Normally, I keep my opinions to myself. Politics, religion, war: I know these are things that I would just rather not argue about. However, the topic of marriage in this country frustrates me so much that I’m going to open my big mouth.
So there are a lot of arguments against allowing all people to commit themselves to each other in a legal fashion. Let’s take a look at those.
First off—and to me, the dumbest argument ever—is the definition of marriage. Linguistics 101: Language is arbitrary. Words only have the meaning that we give them. A tree is a tree because we say it’s a tree. Definitions are not concrete, and if we need proof, here is an example. Gay. The definition of this little three-letter word used to mean happy, lively. Then it became a term used to describe someone who is attracted to other members of the same sex. Depending on the user, this was a negative thing. Now? It still means those things, is used in both a good and bad way, but the fluidity doesn’t stop there. Even now the word gay is used in schools across the country the way kids used the word retarded when I was growing up. Good or bad, language changes, and the word marriage is no exception.
We have marriages of all kinds. Marriages of technology, innovation—marriages of peanut butter and chocolate. No one complains when the word is used to describe unions between objects…so why are we having a hissy fit over two people who want to form a union?
Okay. The next one. Marriage is sacred. I will admit that to some, the union of two people is a sacred and holy affair. These are likely the ones who have been/will be married for fifty-plus years, even the ones who stay married when they’ve wanted to strangle each other for the last thirty years of that fifty-plus because they made a promise to be faithful.
But then you have a whole lot of people who change spouses like some people change shoes. They meet. Three weeks later, they hit the chapel and wave their marriage license over their heads like they just found the golden ticket. Three months, weeks, days after that, the couple realizes they hate each other and the marriage ends. Sacred? Really?
If marriage is so sacred, then how is it that people are allowed to abuse it so much? We are more offended by someone saying a prayer in public than we are by this mockery of a ritual that’s supposed to be blessed by God.
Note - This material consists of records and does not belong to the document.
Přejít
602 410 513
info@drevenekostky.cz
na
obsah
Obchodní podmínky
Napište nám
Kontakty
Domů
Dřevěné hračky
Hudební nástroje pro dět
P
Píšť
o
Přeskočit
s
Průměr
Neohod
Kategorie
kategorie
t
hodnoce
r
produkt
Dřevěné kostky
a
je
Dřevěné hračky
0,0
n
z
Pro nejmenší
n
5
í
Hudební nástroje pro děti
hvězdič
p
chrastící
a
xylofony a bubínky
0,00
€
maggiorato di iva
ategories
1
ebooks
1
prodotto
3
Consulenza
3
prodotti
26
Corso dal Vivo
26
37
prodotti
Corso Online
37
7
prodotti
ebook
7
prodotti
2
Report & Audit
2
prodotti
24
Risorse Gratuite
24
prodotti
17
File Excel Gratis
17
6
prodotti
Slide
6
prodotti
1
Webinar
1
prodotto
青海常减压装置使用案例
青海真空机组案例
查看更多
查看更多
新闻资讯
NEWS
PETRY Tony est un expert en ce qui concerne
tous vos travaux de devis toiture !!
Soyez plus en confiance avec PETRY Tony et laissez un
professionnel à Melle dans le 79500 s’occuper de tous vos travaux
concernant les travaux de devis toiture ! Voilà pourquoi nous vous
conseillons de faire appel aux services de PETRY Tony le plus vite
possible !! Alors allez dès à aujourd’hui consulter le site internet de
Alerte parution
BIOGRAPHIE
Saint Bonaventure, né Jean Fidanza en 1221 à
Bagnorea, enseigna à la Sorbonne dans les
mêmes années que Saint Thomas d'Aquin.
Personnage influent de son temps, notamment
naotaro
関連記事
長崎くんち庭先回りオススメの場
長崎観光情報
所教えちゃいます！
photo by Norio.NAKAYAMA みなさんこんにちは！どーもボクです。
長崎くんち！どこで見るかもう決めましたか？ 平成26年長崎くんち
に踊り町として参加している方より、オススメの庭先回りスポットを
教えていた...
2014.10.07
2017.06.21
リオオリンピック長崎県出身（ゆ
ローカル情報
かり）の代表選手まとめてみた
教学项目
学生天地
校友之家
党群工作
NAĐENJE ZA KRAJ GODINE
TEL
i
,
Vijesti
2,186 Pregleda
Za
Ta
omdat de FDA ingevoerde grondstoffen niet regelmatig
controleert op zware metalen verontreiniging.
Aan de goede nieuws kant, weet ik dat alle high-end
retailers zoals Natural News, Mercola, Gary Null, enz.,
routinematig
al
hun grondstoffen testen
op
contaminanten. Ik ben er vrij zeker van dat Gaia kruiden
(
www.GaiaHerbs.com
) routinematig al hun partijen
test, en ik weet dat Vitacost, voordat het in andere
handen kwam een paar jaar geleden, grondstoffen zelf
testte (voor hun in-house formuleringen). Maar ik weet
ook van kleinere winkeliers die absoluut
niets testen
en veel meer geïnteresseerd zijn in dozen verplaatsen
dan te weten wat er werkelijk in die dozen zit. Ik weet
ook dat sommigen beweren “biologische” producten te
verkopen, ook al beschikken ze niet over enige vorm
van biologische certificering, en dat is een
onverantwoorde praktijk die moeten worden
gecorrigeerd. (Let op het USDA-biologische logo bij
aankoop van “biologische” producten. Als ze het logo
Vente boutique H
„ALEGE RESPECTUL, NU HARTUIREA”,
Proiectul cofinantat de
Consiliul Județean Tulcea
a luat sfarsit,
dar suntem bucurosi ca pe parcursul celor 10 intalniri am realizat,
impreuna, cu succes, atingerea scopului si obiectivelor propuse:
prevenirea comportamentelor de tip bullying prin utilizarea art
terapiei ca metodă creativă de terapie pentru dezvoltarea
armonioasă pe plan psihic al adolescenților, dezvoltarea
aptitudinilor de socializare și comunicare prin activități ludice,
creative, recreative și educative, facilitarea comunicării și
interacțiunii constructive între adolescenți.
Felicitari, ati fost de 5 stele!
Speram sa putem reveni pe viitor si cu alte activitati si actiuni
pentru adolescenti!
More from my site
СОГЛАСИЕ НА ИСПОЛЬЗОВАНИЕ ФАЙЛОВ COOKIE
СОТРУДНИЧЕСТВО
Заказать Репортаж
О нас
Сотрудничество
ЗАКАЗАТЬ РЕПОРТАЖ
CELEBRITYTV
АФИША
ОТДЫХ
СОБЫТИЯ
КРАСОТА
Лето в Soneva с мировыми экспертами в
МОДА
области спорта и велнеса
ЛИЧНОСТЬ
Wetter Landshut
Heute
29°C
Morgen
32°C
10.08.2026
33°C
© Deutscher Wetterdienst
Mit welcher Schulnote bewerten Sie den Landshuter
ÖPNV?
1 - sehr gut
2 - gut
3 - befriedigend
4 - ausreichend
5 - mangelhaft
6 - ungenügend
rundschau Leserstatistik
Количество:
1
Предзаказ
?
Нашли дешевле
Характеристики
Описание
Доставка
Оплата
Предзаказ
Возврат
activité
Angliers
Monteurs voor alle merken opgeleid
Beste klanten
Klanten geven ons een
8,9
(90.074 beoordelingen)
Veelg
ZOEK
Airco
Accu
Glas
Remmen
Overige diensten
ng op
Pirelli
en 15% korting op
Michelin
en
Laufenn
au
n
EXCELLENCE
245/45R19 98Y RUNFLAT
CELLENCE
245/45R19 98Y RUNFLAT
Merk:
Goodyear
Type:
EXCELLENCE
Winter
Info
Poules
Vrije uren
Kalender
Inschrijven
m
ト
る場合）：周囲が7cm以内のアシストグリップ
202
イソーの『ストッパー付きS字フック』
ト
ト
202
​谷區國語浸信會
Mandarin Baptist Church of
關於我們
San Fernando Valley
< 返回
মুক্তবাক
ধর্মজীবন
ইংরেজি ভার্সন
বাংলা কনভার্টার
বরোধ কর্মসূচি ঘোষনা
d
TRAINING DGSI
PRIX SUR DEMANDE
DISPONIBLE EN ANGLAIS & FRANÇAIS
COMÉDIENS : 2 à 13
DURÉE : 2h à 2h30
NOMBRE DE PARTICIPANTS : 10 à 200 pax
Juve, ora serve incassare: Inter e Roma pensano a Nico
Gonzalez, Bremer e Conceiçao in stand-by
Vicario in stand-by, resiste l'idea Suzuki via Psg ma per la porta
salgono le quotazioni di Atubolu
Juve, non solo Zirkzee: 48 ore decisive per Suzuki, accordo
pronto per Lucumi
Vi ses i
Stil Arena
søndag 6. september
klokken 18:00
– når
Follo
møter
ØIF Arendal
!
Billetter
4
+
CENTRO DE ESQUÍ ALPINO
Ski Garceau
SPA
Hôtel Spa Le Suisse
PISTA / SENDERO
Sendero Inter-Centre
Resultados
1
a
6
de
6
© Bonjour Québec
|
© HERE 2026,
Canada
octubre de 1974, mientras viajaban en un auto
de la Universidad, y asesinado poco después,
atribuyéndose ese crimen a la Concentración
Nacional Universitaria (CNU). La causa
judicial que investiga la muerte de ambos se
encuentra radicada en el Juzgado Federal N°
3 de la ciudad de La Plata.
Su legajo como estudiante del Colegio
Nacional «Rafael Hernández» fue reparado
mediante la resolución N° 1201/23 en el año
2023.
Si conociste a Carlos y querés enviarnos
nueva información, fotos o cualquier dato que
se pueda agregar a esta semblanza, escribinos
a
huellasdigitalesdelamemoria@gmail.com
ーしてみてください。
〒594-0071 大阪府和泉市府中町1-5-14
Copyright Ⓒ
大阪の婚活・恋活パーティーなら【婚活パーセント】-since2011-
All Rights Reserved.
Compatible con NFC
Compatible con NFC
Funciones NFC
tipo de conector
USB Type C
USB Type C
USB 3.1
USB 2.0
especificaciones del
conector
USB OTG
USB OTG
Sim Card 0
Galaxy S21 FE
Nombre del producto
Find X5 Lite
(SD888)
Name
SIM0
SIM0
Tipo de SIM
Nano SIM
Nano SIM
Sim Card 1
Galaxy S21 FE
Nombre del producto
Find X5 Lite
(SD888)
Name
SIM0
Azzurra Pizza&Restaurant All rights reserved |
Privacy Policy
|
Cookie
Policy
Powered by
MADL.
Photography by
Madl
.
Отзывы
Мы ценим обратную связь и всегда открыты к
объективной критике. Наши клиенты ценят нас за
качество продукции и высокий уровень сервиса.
There is also another little matter dealing with the religious aspects of marriage. The separation of church and state. Sounds simple, but we’ve made it clear that it’s not. The state issues marriage licenses for a fee, taxes are adjusted based on the marriage status of the person filing, and that’s all fine until a gay/lesbian couple wants to commit themselves the same way straight couples do. Why? Seriously, give me a legitimate, economical standpoint to not allow these couples to pay for a piece of paper that legalizes a partnership that already exists. Because other than that, it sounds like personal religious beliefs are invading our supposedly unbiased state.
Speaking of paying, let’s talk economics. People spend thousands and thousands of dollars getting married. People buy engagement rings that cost the equivalent of a car just to ask someone to marry them. And when that person says yes? The dollars start flying. Caterers. Wedding locations. Reception locations. Dresses. Tuxes. Bands, souvenirs, wedding gifts. That’s a lot of cash flow right into our consumer market. Guess what? Those couples being denied the right to marriage? They want all those things, too.
A certain political figure claimed recently that marriage is a privilege. I call bullshit. We allow the most ill-equipped heterosexual couples to legally bind themselves to each other without discrimination. No one asks if they are capable of holding a marriage together, if they are responsible enough or faithful enough or if they believe in the sanctity of the union they are entering into. We allow children to get married if their parents sign for them. But when two adults of the same gender—some of whom have already spent fifty-plus years together because of a love and devotion that most of us dream of—want that same right, we deny them. And that’s just bullshit.